→ **Ausgewählter Auszug**

■ ■ ■ ■ ■ ■ ■

Der Antrag wird abgelehnt.
Die Kosten des Verfahrens trägt der Antragsteller.
2.
Der Wert des Streitgegenstandes wird auf 10.000 EUR festgesetzt.
Gründe
2Der sinngemäße Antrag,
3die aufschiebende Wirkung der Klage 20 K 6547/20 gegen den Zwangsgeldfestsetzungsbescheid der Antragsgegnerin vom 18.11.2020 anzuordnen,
4ist unbegründet.
5Der Antrag nach § 80 Abs. 5 VwGO ist allerdings statthaft. Der angefochtene Festsetzungsbescheid der Antragsgegnerin vom 18.11.2020 ist sofort vollziehbar, da Rechtsbehelfe gegen Maßnahmen der Vollstreckungs- und Vollzugsbehörden (§§ 2, 56 VwVG NRW) in der Verwaltungsvollstreckung nach § 80 Abs. 2 Nr. 3 VwGO i.V.m. § 112 JustG NRW keine aufschiebende Wirkung haben.
6Gemäß § 80 Abs. 5 Satz 1 VwGO kann das Verwaltungsgericht die aufschiebende Wirkung der Klage des Antragstellers ganz oder teilweise anordnen, wenn das Interesse des Antragstellers an der vorläufigen Nichtvollziehung das öffentliche Interesse an der sofortigen Vollziehung des Verwaltungsaktes überwiegt. Die vom Gericht vorzunehmende Interessenabwägung hat sich an den voraussichtlichen Erfolgsaussichten des Rechtsbehelfs in der Hauptsache zu orientieren. Lassen sich die Erfolgsaussichten des Rechtsbehelfs nicht abschätzen, ist eine Abwägung zwischen dem privaten Interesse an der aufschiebenden Wirkung und dem allgemeinen öffentlichen Interesse bzw. dem privaten Interesse sonstiger Beteiligter am Vollzug vorzunehmen. Im Rahmen dieser Abwägung ist auch die gesetzgeberische Grundentscheidung (für den Ausschluss der aufschiebenden Wirkung) in den Blick zu nehmen.
7In Anwendung dieser Maßstäbe ist dem behördlichen Vollzugsinteresse Vorrang gegenüber dem Aussetzungsinteresse des Antragstellers einzuräumen. Nach summarischer Prüfung der Sach- und Rechtslage bestehen bereits keine ernstlichen Zweifel an der Rechtmäßigkeit des angegriffenen Verwaltungsaktes. Vielmehr spricht Überwiegendes für die Rechtmäßigkeit der angefochtenen Festsetzungsverfügung.

■ ■ ■ ■ ■ ■ ■

→ **Angezeigte Liste**

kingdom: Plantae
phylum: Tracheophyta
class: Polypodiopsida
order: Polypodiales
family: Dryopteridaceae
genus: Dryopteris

■ ■ ■ ■ ■ ■ ■

→ **Zu erledigende Aufgabe**
Fasse den Auszug aus dem Gerichtsbeschluss in zwei Sätzen zusammen. Die Liste spielt hierfür keine Rolle.

→ **Ergebnis der Aufgabe**
Der Antrag, die aufschiebende Wirkung der Klage gegen den Zwangsgeldfestsetzungsbescheid vom 18.11.2020 anzuordnen, wird als unbegründet abgelehnt; der Antragsteller trägt die Kosten, und der Streitwert wird auf 10.000 EUR festgesetzt. Der Antrag ist zwar statthaft, doch dem behördlichen Vollzugsinteresse wird Vorrang eingeräumt, und nach summarischer Prüfung bestehen keine ernstlichen Zweifel an der Rechtmäßigkeit des Bescheids.